I’m trying to control a relay from Raspberry Pi that will switch an LED on/off. The relay is working (lightning up and clicking), but the LED doesn’t turn on.
Here is how I wired everything:
VCC – 5V
IN2 – GPIO pin 19
GND – GND
NC – GND
COM2 – 9V Battery Positive side
I’m aware that the way I wired NC and COM are probably wrong and I would like to know how I should wire the LED side so that it can be controlled from the relay and Raspberry Pi
- Welcome and nice to meet you. (1) Your wiring list seems not complete. (2) It is not clear why there is a “COM2”. Do you have a dual relay module with two relays on board, so you have COM1 and COM2? (2) I am using a random relay as an example, so your relay might not match my wiring diagram. (3) It would be nice if you can show us a photo or a link to your relay. Please feel free to ask us any newbie questions. Have a great project! Cheers. – tlfong01 53 mins ago
(1) How to use Rpi to control a relay to switch on/off a LED?

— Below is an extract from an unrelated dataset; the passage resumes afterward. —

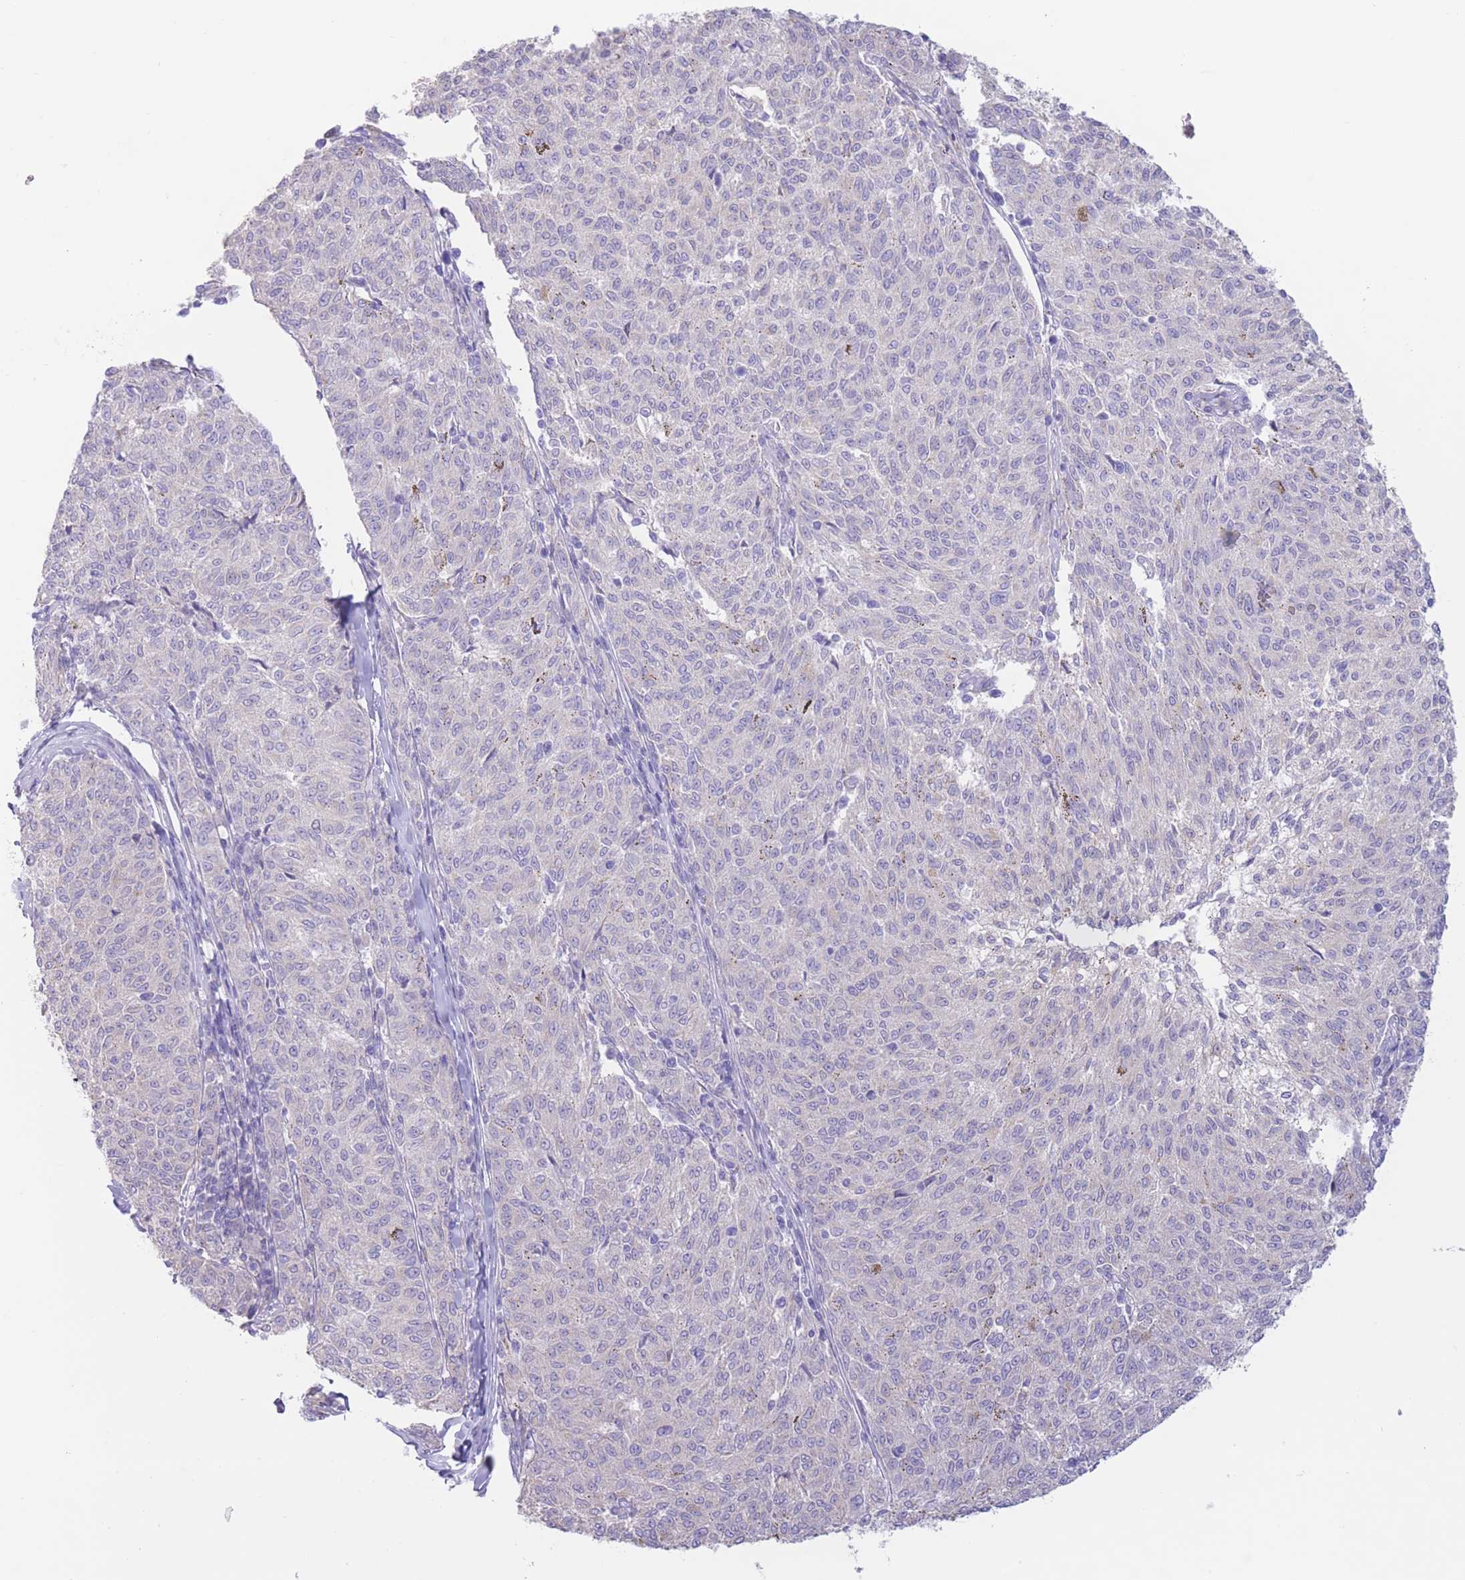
{"staining": {"intensity": "negative", "quantity": "none", "location": "none"}, "tissue": "melanoma", "cell_type": "Tumor cells", "image_type": "cancer", "snomed": [{"axis": "morphology", "description": "Malignant melanoma, NOS"}, {"axis": "topography", "description": "Skin"}], "caption": "Immunohistochemistry of melanoma reveals no staining in tumor cells.", "gene": "FAH", "patient": {"sex": "female", "age": 72}}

(2) How to wire the NC and COM terminals of the relay?
Let us use the following example and look at right side, the relay switch with the COM, NO, and NC terminals:
Part A – How to wire the COM and NO terminals
(1) COM (Common) – The COM terminal connects to the power source, eg +5V, +6V, +9V, +12V of a battery.
(2) NO – (Normally Open) – The NO terminal connects to the load, ie the LED, with a series protecting resistor, usually 4k7 to 1k2.
(3) Grd – (Ground) The ground terminal connects to the other end of the load.
(4) NC (Normally Open) – The NC terminal is not used, ie, left open or disconnected.
Part B – Troubleshooting notes
(1) It is important to connect a protective resistor in series with the LED, otherwise too much current would flow through the LED and fry it.
(2) Usually an ordinary LED needs 5mA ~ 20mA to turn on. The value of the protective series resistor can be calculated as below:
(a) Vcc = Voltage to power the LED, supposing 9V,
(b) V = voltage across the LED, supposing 0.4V,
(a) Ir = current flowing through the resistor and LED, supposing 10mA,
(c) Vr = voltage across the protective resistor, = 9V – 0.4V = 8.6V,
(d) R = value of resistor = Vr / Ir (Ohm’s Law) = 8.6V / 10mA ~= 860Ω
So you need a 860Ω resistor to protect the LED. Usually you don’t need to be that precise, because all values of components and power etc are only rough numbers, so a resistor of 512Ω to 1kΩ should be good enough.